Data records:
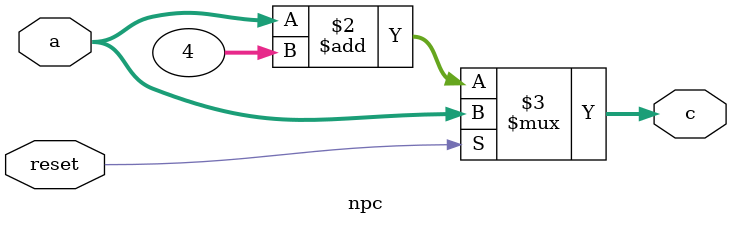
<source format=v>
`timescale 1ns / 1ps


module npc(
    input [31:0] a,
    input reset,
    output [31:0] c
    );
    assign c=(reset==1)?a:a+4;
endmodule

</source>
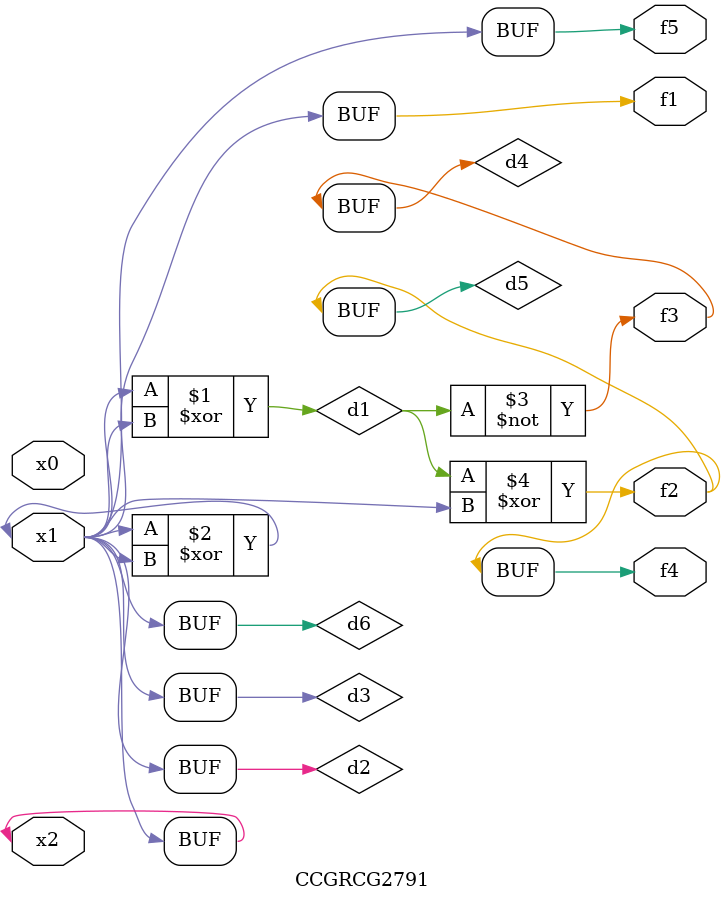
<source format=v>
module CCGRCG2791(
	input x0, x1, x2,
	output f1, f2, f3, f4, f5
);

	wire d1, d2, d3, d4, d5, d6;

	xor (d1, x1, x2);
	buf (d2, x1, x2);
	xor (d3, x1, x2);
	nor (d4, d1);
	xor (d5, d1, d2);
	buf (d6, d2, d3);
	assign f1 = d6;
	assign f2 = d5;
	assign f3 = d4;
	assign f4 = d5;
	assign f5 = d6;
endmodule

</source>
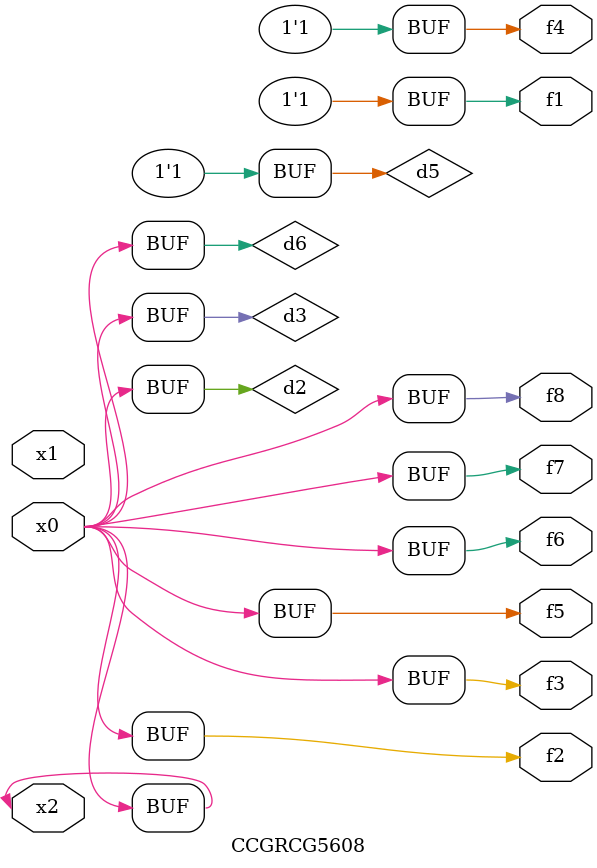
<source format=v>
module CCGRCG5608(
	input x0, x1, x2,
	output f1, f2, f3, f4, f5, f6, f7, f8
);

	wire d1, d2, d3, d4, d5, d6;

	xnor (d1, x2);
	buf (d2, x0, x2);
	and (d3, x0);
	xnor (d4, x1, x2);
	nand (d5, d1, d3);
	buf (d6, d2, d3);
	assign f1 = d5;
	assign f2 = d6;
	assign f3 = d6;
	assign f4 = d5;
	assign f5 = d6;
	assign f6 = d6;
	assign f7 = d6;
	assign f8 = d6;
endmodule

</source>
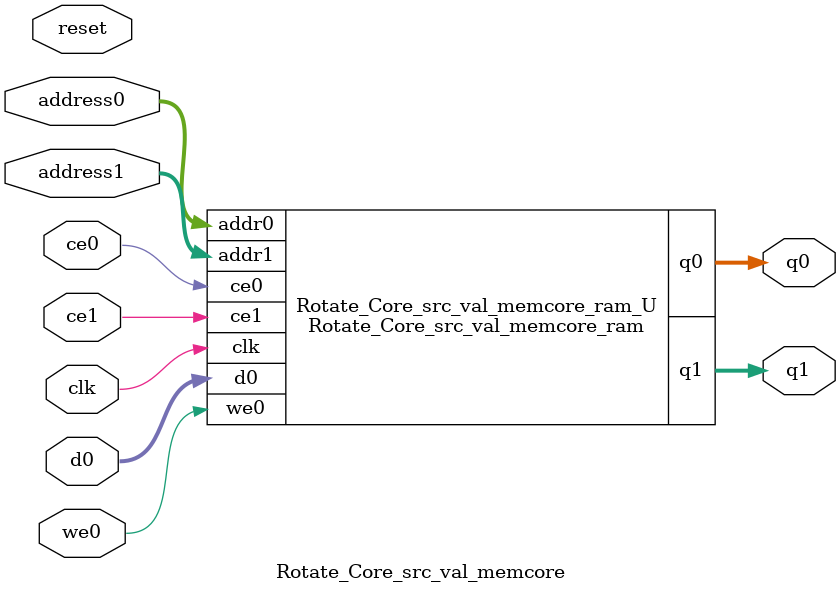
<source format=v>

`timescale 1 ns / 1 ps
module Rotate_Core_src_val_memcore_ram (addr0, ce0, d0, we0, q0, addr1, ce1, q1,  clk);

parameter DWIDTH = 8;
parameter AWIDTH = 16;
parameter MEM_SIZE = 65536;

input[AWIDTH-1:0] addr0;
input ce0;
input[DWIDTH-1:0] d0;
input we0;
output reg[DWIDTH-1:0] q0;
input[AWIDTH-1:0] addr1;
input ce1;
output reg[DWIDTH-1:0] q1;
input clk;

(* ram_style = "block" *)reg [DWIDTH-1:0] ram[0:MEM_SIZE-1];




always @(posedge clk)  
begin 
    if (ce0) 
    begin
        if (we0) 
        begin 
            ram[addr0] <= d0; 
            q0 <= d0;
        end 
        else 
            q0 <= ram[addr0];
    end
end


always @(posedge clk)  
begin 
    if (ce1) 
    begin
            q1 <= ram[addr1];
    end
end


endmodule


`timescale 1 ns / 1 ps
module Rotate_Core_src_val_memcore(
    reset,
    clk,
    address0,
    ce0,
    we0,
    d0,
    q0,
    address1,
    ce1,
    q1);

parameter DataWidth = 32'd8;
parameter AddressRange = 32'd65536;
parameter AddressWidth = 32'd16;
input reset;
input clk;
input[AddressWidth - 1:0] address0;
input ce0;
input we0;
input[DataWidth - 1:0] d0;
output[DataWidth - 1:0] q0;
input[AddressWidth - 1:0] address1;
input ce1;
output[DataWidth - 1:0] q1;



Rotate_Core_src_val_memcore_ram Rotate_Core_src_val_memcore_ram_U(
    .clk( clk ),
    .addr0( address0 ),
    .ce0( ce0 ),
    .we0( we0 ),
    .d0( d0 ),
    .q0( q0 ),
    .addr1( address1 ),
    .ce1( ce1 ),
    .q1( q1 ));

endmodule


</source>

Problem description: Repeat the preceding records exactly but drop the images.

Result for this exercise:
<source format=v>
`timescale 1ns / 1ps


module npc(
    input [31:0] a,
    input reset,
    output [31:0] c
    );
    assign c=(reset==1)?a:a+4;
endmodule

</source>
<source format=v>
module CCGRCG2791(
	input x0, x1, x2,
	output f1, f2, f3, f4, f5
);

	wire d1, d2, d3, d4, d5, d6;

	xor (d1, x1, x2);
	buf (d2, x1, x2);
	xor (d3, x1, x2);
	nor (d4, d1);
	xor (d5, d1, d2);
	buf (d6, d2, d3);
	assign f1 = d6;
	assign f2 = d5;
	assign f3 = d4;
	assign f4 = d5;
	assign f5 = d6;
endmodule

</source>
<source format=v>
module CCGRCG5608(
	input x0, x1, x2,
	output f1, f2, f3, f4, f5, f6, f7, f8
);

	wire d1, d2, d3, d4, d5, d6;

	xnor (d1, x2);
	buf (d2, x0, x2);
	and (d3, x0);
	xnor (d4, x1, x2);
	nand (d5, d1, d3);
	buf (d6, d2, d3);
	assign f1 = d5;
	assign f2 = d6;
	assign f3 = d6;
	assign f4 = d5;
	assign f5 = d6;
	assign f6 = d6;
	assign f7 = d6;
	assign f8 = d6;
endmodule

</source>
<source format=v>

`timescale 1 ns / 1 ps
module Rotate_Core_src_val_memcore_ram (addr0, ce0, d0, we0, q0, addr1, ce1, q1,  clk);

parameter DWIDTH = 8;
parameter AWIDTH = 16;
parameter MEM_SIZE = 65536;

input[AWIDTH-1:0] addr0;
input ce0;
input[DWIDTH-1:0] d0;
input we0;
output reg[DWIDTH-1:0] q0;
input[AWIDTH-1:0] addr1;
input ce1;
output reg[DWIDTH-1:0] q1;
input clk;

(* ram_style = "block" *)reg [DWIDTH-1:0] ram[0:MEM_SIZE-1];




always @(posedge clk)  
begin 
    if (ce0) 
    begin
        if (we0) 
        begin 
            ram[addr0] <= d0; 
            q0 <= d0;
        end 
        else 
            q0 <= ram[addr0];
    end
end


always @(posedge clk)  
begin 
    if (ce1) 
    begin
            q1 <= ram[addr1];
    end
end


endmodule


`timescale 1 ns / 1 ps
module Rotate_Core_src_val_memcore(
    reset,
    clk,
    address0,
    ce0,
    we0,
    d0,
    q0,
    address1,
    ce1,
    q1);

parameter DataWidth = 32'd8;
parameter AddressRange = 32'd65536;
parameter AddressWidth = 32'd16;
input reset;
input clk;
input[AddressWidth - 1:0] address0;
input ce0;
input we0;
input[DataWidth - 1:0] d0;
output[DataWidth - 1:0] q0;
input[AddressWidth - 1:0] address1;
input ce1;
output[DataWidth - 1:0] q1;



Rotate_Core_src_val_memcore_ram Rotate_Core_src_val_memcore_ram_U(
    .clk( clk ),
    .addr0( address0 ),
    .ce0( ce0 ),
    .we0( we0 ),
    .d0( d0 ),
    .q0( q0 ),
    .addr1( address1 ),
    .ce1( ce1 ),
    .q1( q1 ));

endmodule


</source>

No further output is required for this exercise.